Il Giappone sta facendo un sacco di remake dei suoi videogiochi. Ma letteralmente un sacco. E questo da ben prima di Final Fantasy VII, di cui paradossalmente adesso il remake ha più senso che mai, visto il tema ecologista e il faccione di Greta Thunberg nelle tendenze di Twitter. Capcom è tornata grande in stile Trump col REmake di Resident Evil 2, e se allarghiamo il quadro tirando in ballo remastered e opere derivate sostanzialmente tutto quello che hanno pubblicato tra DmC Devil May Cry e Devil May Cry 5 è non originale. Devil May Cry 5 incluso, per essere chiari.

## Voci del dataset:
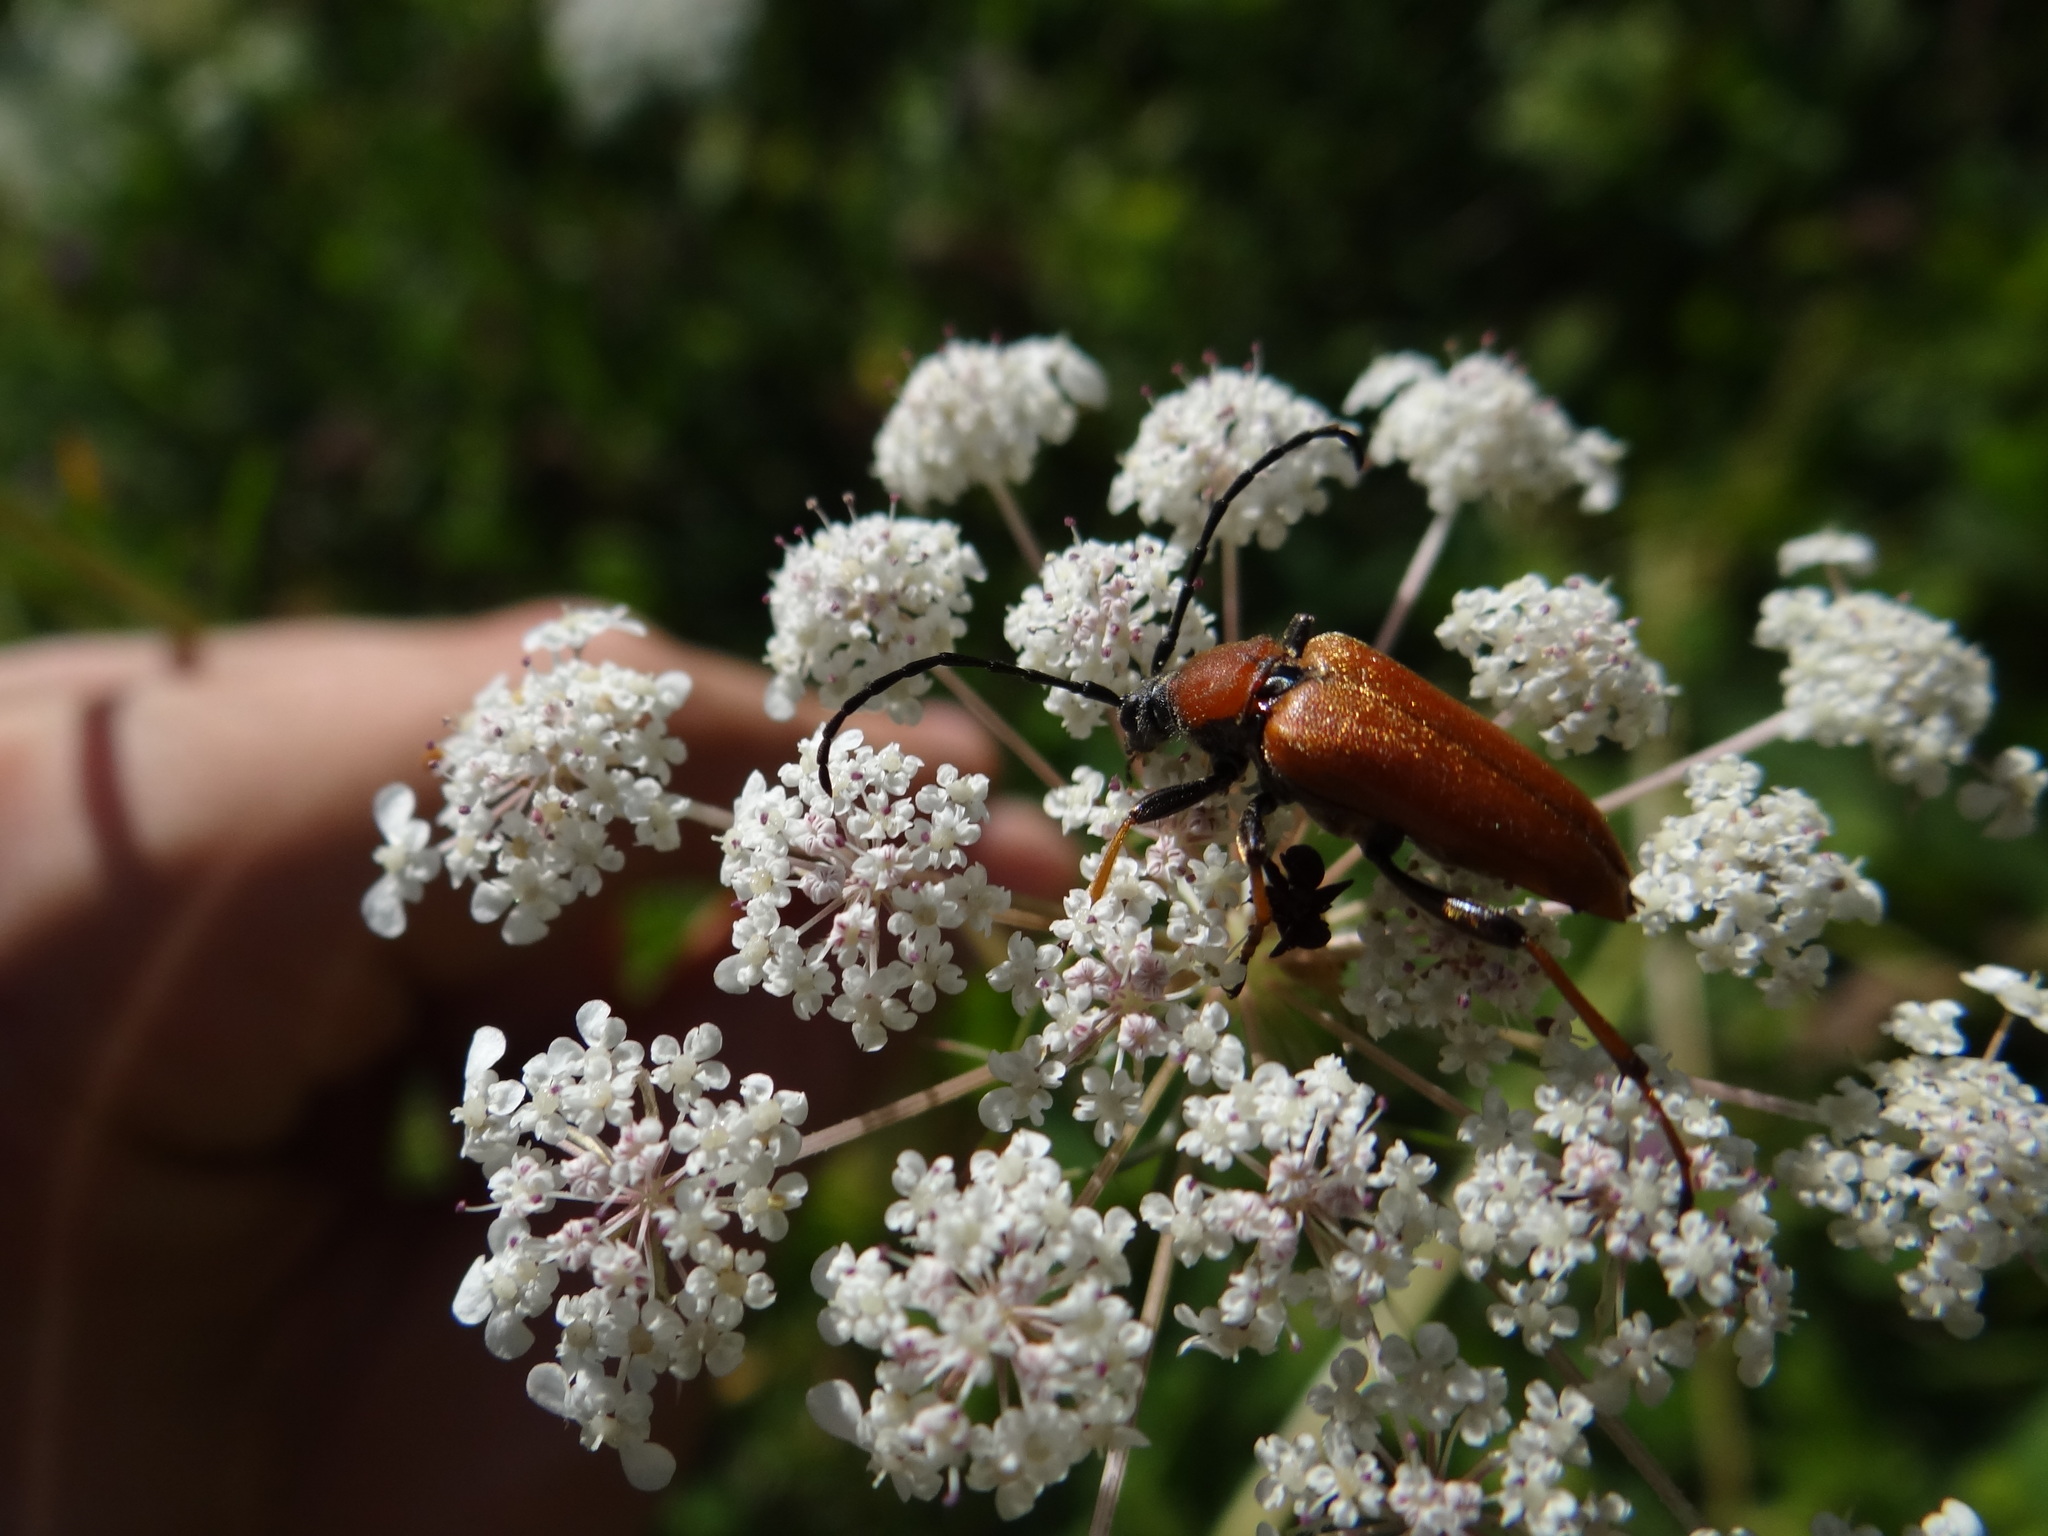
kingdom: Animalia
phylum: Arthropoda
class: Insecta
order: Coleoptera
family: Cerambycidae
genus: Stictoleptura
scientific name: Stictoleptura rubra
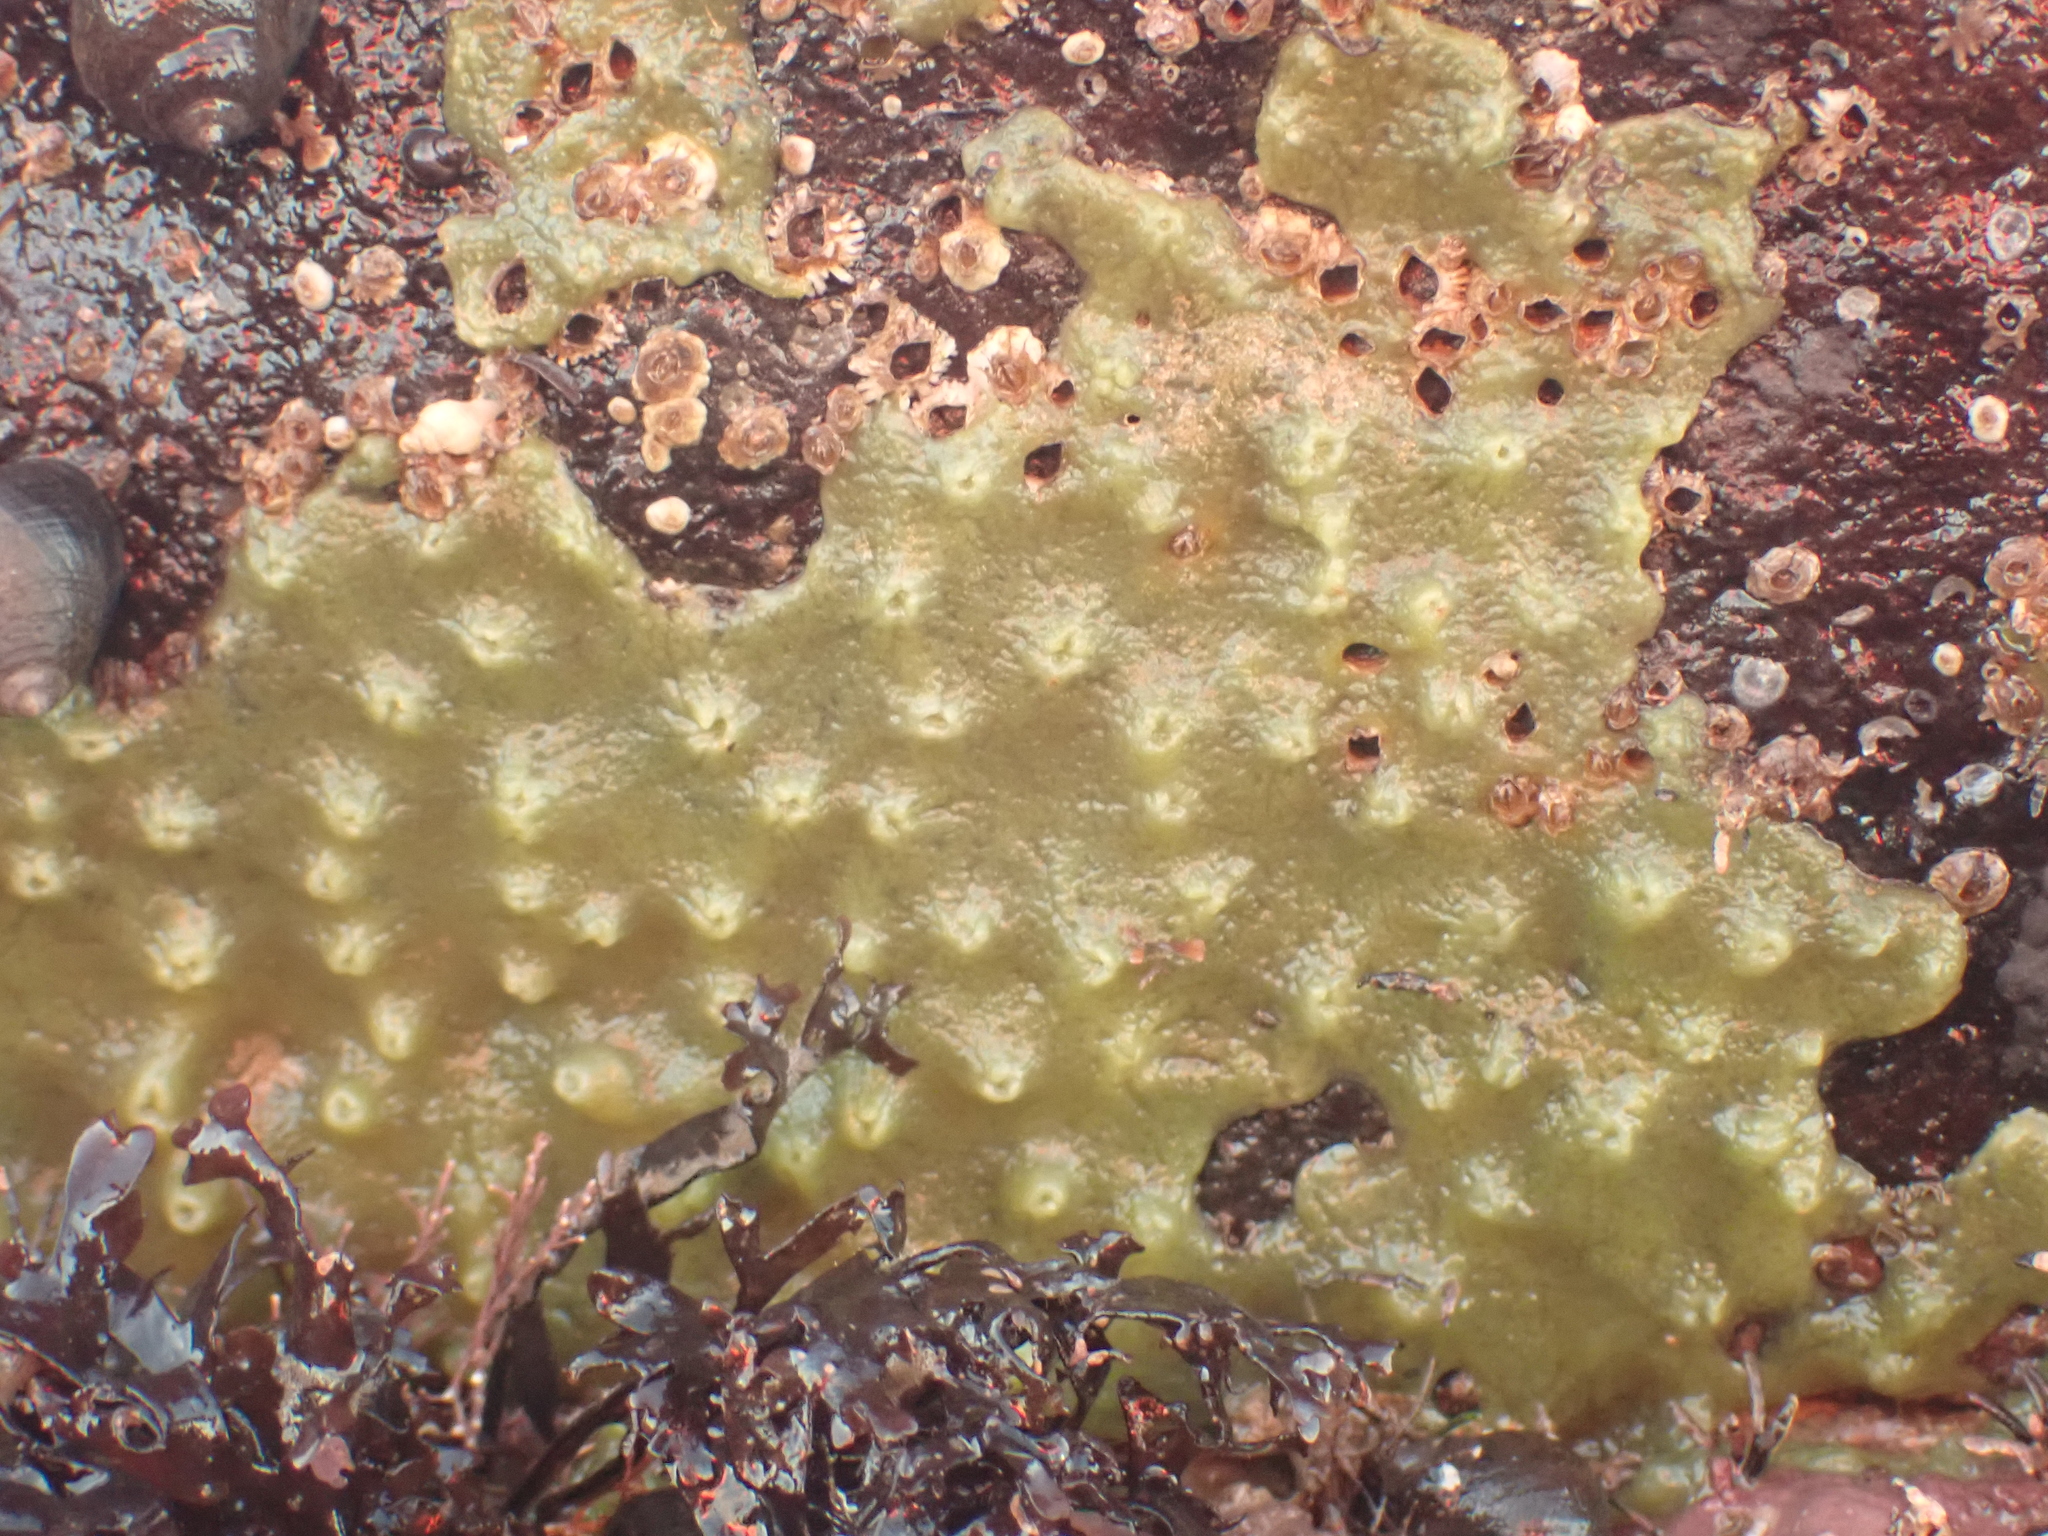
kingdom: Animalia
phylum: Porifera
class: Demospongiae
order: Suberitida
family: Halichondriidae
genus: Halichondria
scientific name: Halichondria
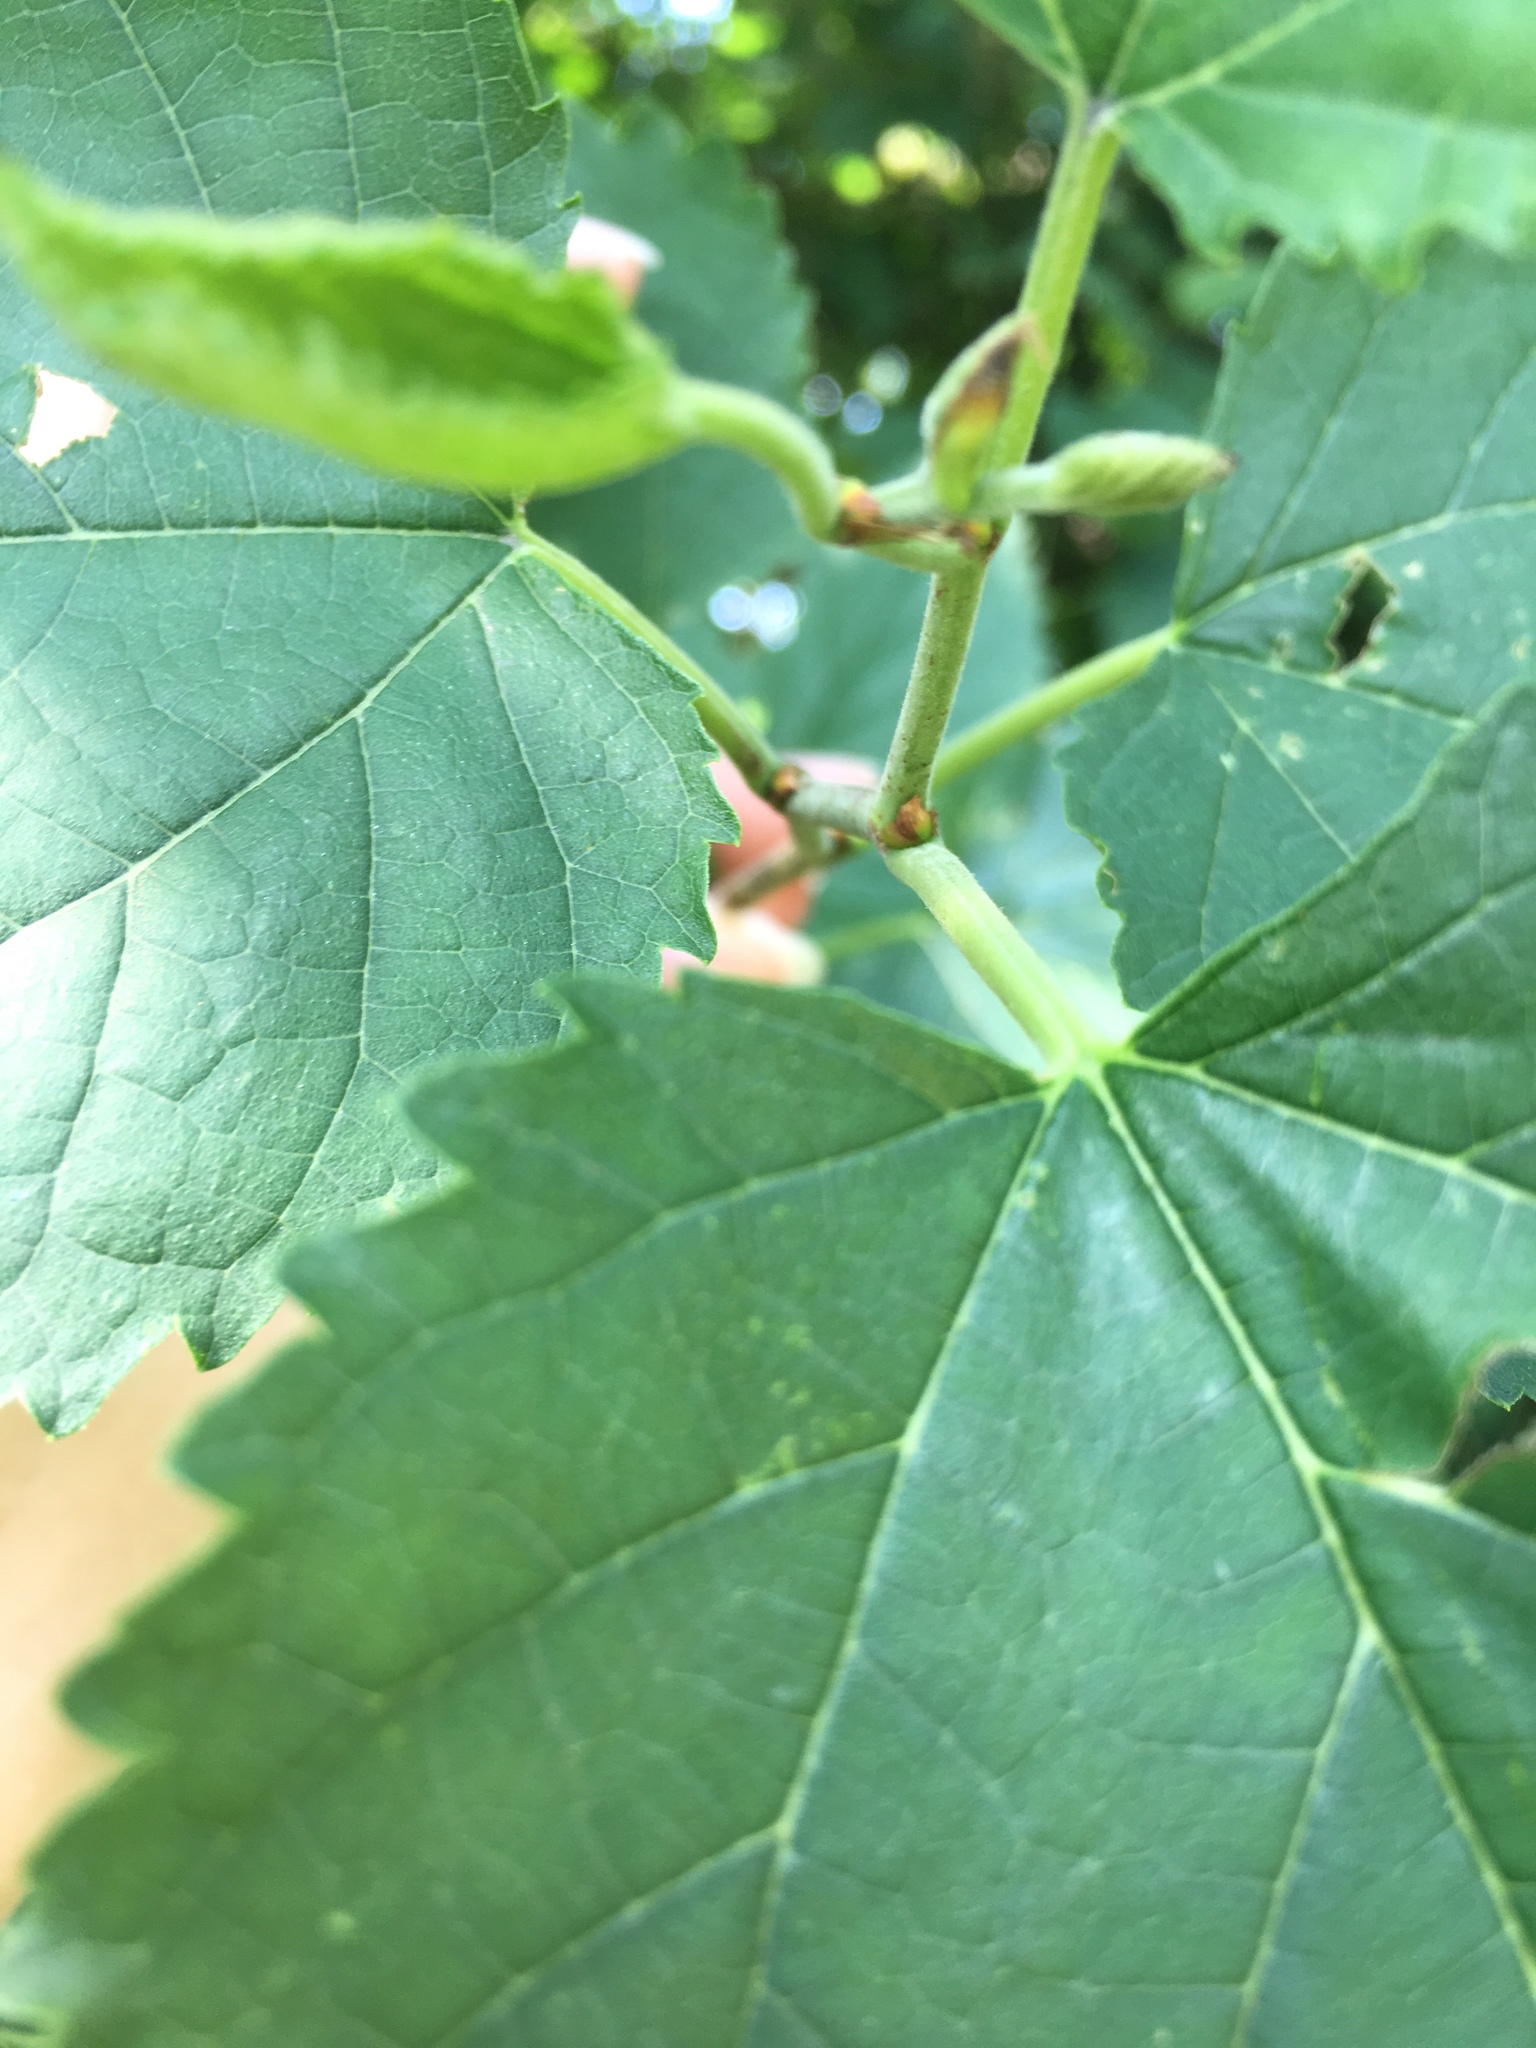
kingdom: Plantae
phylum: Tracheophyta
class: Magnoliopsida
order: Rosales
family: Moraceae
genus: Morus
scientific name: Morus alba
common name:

## Cosa occorre:
Riprenda il testo sui remake dei videogiochi giapponesi e lo prosegua dopo l'ultima frase riportata. Le voci provengono da una fonte diversa da quella del testo.

## Esito dell'esercizio:
È una necessità creativa, quella del remake. Perché si, il Giappone dei maestri del videogioco starà pure tornando, ma lo sta facendo rivedendoci a pezzi le “Proprietà Intellettuali” che lo hanno reso rilevante. Ed è un’operazione che a livello qualitativo risalta perché arriva dopo il Ground Zero delle loro produzioni. Quel periodo storico in cui oltre a non avere idee le applicavano pure di merda. È emblematico il fatto che prima di Devil May Cry 5 Capcom sia andata a bussare alla porta di un team occidentale, europeo, per giunta. Non sapevano letteralmente cosa fare, se non un clone di quel Devil May Cry 4 che – dai, sono passati 10 anni, ammettiamolo – faceva pure discretamente girare i coglioni.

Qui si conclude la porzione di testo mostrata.